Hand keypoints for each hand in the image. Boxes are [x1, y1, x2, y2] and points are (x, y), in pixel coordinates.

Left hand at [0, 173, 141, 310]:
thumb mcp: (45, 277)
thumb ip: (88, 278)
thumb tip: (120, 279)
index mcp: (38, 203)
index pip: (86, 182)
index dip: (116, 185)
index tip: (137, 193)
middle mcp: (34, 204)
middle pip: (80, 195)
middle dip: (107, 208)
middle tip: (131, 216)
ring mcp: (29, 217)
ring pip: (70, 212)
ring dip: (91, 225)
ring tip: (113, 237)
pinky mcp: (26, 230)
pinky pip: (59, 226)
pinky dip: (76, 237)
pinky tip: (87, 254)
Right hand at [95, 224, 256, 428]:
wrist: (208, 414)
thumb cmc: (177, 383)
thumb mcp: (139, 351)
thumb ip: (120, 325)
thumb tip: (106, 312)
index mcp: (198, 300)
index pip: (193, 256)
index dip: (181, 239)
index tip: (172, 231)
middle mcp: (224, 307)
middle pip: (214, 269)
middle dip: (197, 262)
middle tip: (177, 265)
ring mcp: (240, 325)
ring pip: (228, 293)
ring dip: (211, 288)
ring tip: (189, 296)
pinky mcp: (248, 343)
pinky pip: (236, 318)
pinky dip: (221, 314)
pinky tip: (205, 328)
::::::
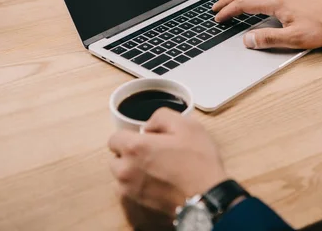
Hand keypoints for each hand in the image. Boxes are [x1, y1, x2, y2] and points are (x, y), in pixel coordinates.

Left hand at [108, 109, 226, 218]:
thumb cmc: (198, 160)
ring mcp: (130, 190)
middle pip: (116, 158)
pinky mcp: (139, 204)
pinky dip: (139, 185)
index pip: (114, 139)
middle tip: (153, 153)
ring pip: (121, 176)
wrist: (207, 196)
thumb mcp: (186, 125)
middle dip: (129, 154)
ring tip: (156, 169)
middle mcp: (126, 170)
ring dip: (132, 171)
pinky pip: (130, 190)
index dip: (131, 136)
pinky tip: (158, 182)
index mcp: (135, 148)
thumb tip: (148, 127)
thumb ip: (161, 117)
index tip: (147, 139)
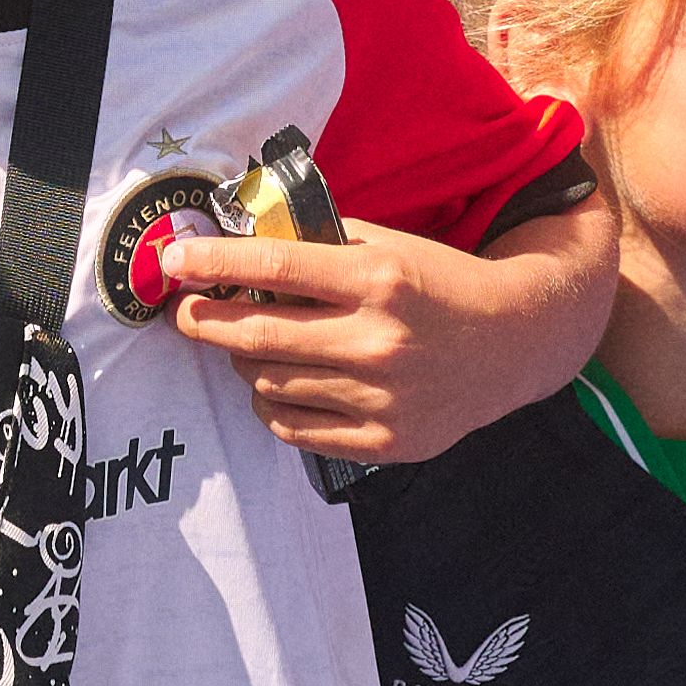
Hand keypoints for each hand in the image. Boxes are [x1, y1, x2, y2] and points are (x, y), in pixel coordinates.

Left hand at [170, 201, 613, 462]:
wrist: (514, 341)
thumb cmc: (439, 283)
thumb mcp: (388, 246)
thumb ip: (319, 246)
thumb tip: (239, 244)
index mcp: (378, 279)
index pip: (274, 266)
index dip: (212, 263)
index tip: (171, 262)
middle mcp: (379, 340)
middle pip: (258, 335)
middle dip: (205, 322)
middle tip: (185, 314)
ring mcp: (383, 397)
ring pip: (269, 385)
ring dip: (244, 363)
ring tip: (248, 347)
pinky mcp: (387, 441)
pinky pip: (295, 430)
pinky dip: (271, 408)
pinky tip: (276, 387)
::::::
• PROBLEM:
In the listing above, find the line with "middle mcp: (379, 340)" and the line with "pinky dip: (271, 408)". Output those two lines and every line between them, exactly as written.

• ANSWER TO THE EXERCISE:
middle mcp: (379, 340)
middle pip: (258, 335)
middle dip: (205, 322)
middle tip: (185, 314)
ring mcp: (383, 397)
ring pip: (269, 385)
ring dip: (244, 363)
ring tip: (248, 347)
pinky mcp: (387, 441)
pinky pip: (295, 430)
pinky dip: (271, 408)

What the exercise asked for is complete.